It was the kind of noise you would get if you put a cats tail in a vice and tightened it up it wouldn’t do it all the time but was worse if the bike was loaded up
The noise was accompanied by a vibration that could be felt through out the bike but more so through the foot pegs and even though the noise wasn’t there all the time I could make it do it at will by hard use of the throttle
Well IV stripped out the Drive shaft and yes you’ve guessed it there is lots of play in the U.J. closest to the gearbox
Now my questions are would that be enough to cause the noise?
What are the options with the shaft?
I was thinking of getting it rebuilt I got this name off an old post http://www.ims-ltd.co.uk/ has any one any experience of there service?
The other name that comes up is Erich Demant, in Germany has anyone used him?
Thanks for any help and at least it hasn’t let me down a long way from home and it will give me a chance to clean up the parlever arm so any tips on how to get the shine back on the ally?
 
Bob

no experience of it yet, I still expectantly savouring that one! Some people here have tried Eric I think - I suppose the only inconvenience is to be without bike for a while or have a spare drive.

cheers

bob
 
mono or para?

I take it that you have a dead paralever when you mention uj at gear box end. One of the main reasons I bought the older monolever bike was reliability of simple drive shaft.
I took my bike to Phil Kingston at Euro Classics. He seems like a real good honest guy that knows his way around air heads as well as anyone. Maybe others have more experience here. I think it was judge who recommended him to me.

alan
 
BMW tool NO 00.2.560

Thanks for the comments so far one more thing in the Haynes manual it mentions the use of a BMW tool NO 00.2.560 to tighten up the drive shaft at the gearbox end is there any way round this? If not is it an expensive tool? Were can I get one
and yes I do have a dead paralever so im now getting around on an old Triumph trials outfit FUN BUT NOT VERY FAST !!!!!!!
 
to do up shaft to output flange bolts you can use a combination spanner. just turn 'til "'kin tight".

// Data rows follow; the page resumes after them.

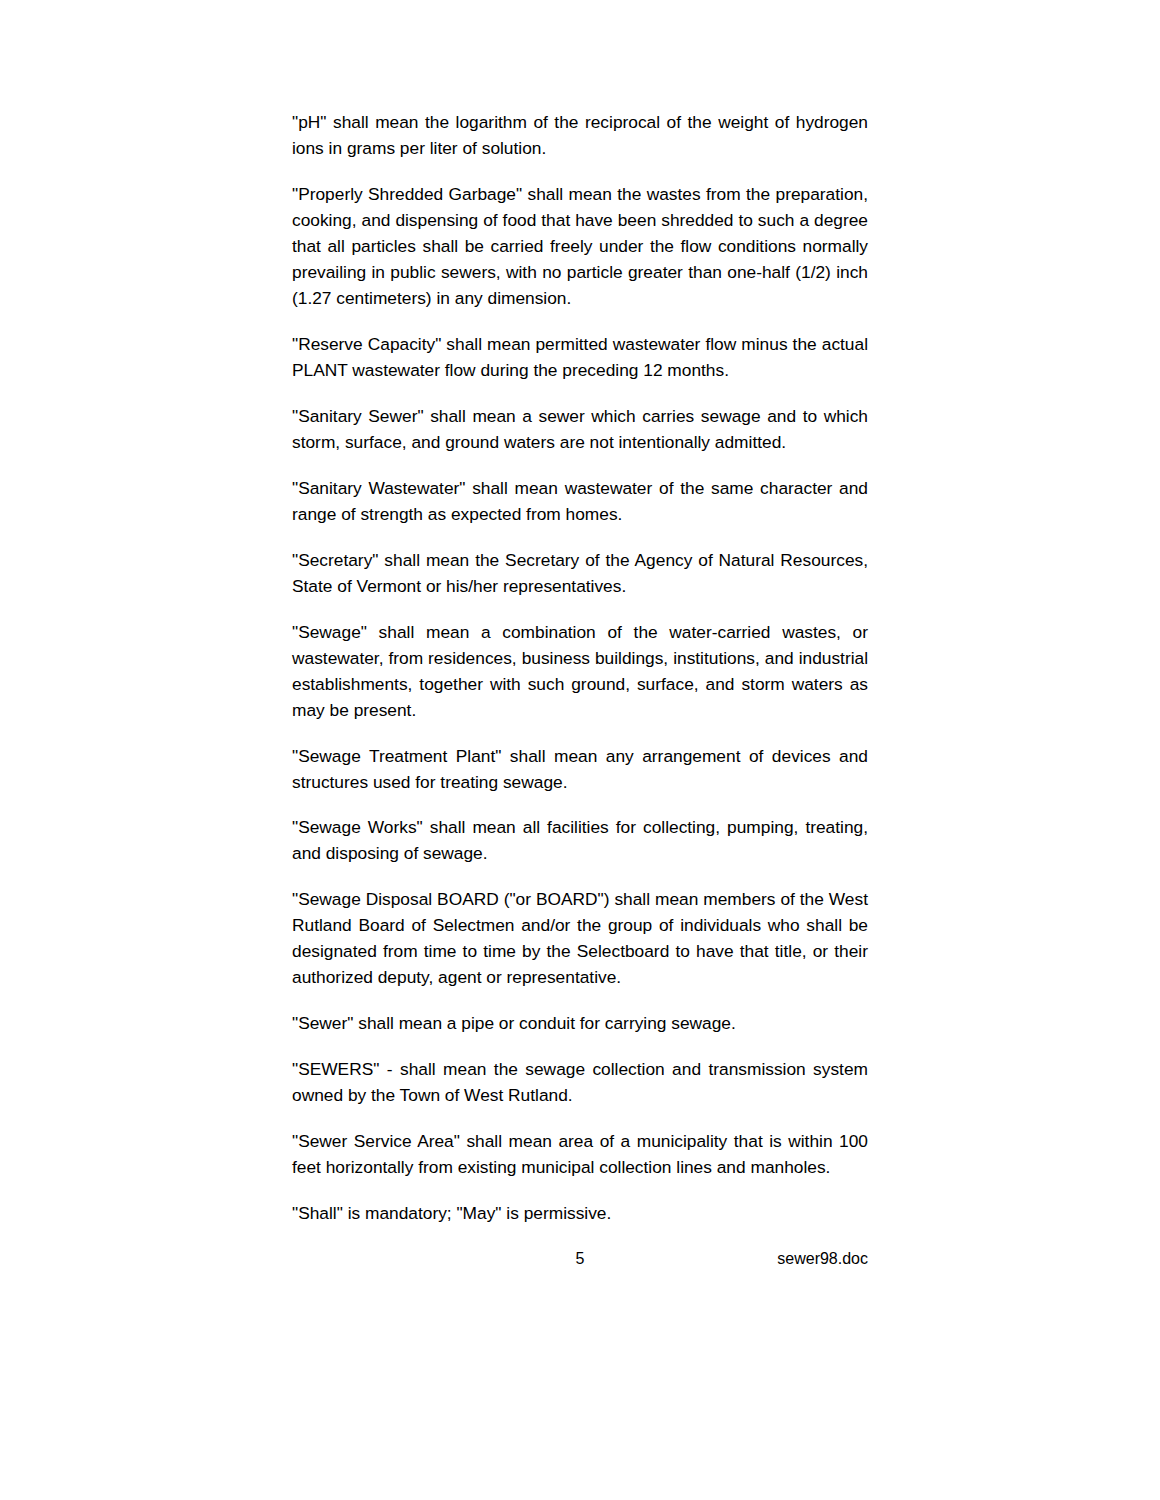"pH" shall mean the logarithm of the reciprocal of the weight of hydrogen ions in grams per liter of solution.
"Properly Shredded Garbage" shall mean the wastes from the preparation, cooking, and dispensing of food that have been shredded to such a degree that all particles shall be carried freely under the flow conditions normally prevailing in public sewers, with no particle greater than one-half (1/2) inch (1.27 centimeters) in any dimension.
"Reserve Capacity" shall mean permitted wastewater flow minus the actual PLANT wastewater flow during the preceding 12 months.
"Sanitary Sewer" shall mean a sewer which carries sewage and to which storm, surface, and ground waters are not intentionally admitted.
"Sanitary Wastewater" shall mean wastewater of the same character and range of strength as expected from homes.
"Secretary" shall mean the Secretary of the Agency of Natural Resources, State of Vermont or his/her representatives.
"Sewage" shall mean a combination of the water-carried wastes, or wastewater, from residences, business buildings, institutions, and industrial establishments, together with such ground, surface, and storm waters as may be present.
"Sewage Treatment Plant" shall mean any arrangement of devices and structures used for treating sewage.
"Sewage Works" shall mean all facilities for collecting, pumping, treating, and disposing of sewage.
"Sewage Disposal BOARD ("or BOARD") shall mean members of the West Rutland Board of Selectmen and/or the group of individuals who shall be designated from time to time by the Selectboard to have that title, or their authorized deputy, agent or representative.
"Sewer" shall mean a pipe or conduit for carrying sewage.
"SEWERS" - shall mean the sewage collection and transmission system owned by the Town of West Rutland.
"Sewer Service Area" shall mean area of a municipality that is within 100 feet horizontally from existing municipal collection lines and manholes.
"Shall" is mandatory; "May" is permissive.
5 sewer98.doc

if you feel the need to torque them to bmw spec. you can bolt up shaft first, set bolts with normal torque wrench, then slip swing arm over shaft.

ps. you should use a very low range torque wrench to set the bevel pivot pre load if you have disturbed it.
 
Bob, welcome to the r100gs ;) do a search on site and you'll find lots of (not necessarily cheerful) info on driveshafts. Being on number 3 in a year I feel for you. Most stuff to help is posted on here under Airheads or Technical. Guess you won't be coming to Kent then ? Plenty of experience amongst the membership, most already here.
My deepest sympathies :banghead:
 
I know of one of our number who has had a rebuilt shaft done by Eric Demant, I believe the turnaround was quite good and if you can afford to be without your shaft and you've got a couple of hundred quid then I'd give it a go.

Especially if Fritz's experience is anything to go by. I have yet to exerience a shaft problem and in anticipation of this I just happen to keep a spare. Not quite flush enough to send the spare off the be Demant'd but at least I'll be able to swap them out fairly quickly should I suffer a failure.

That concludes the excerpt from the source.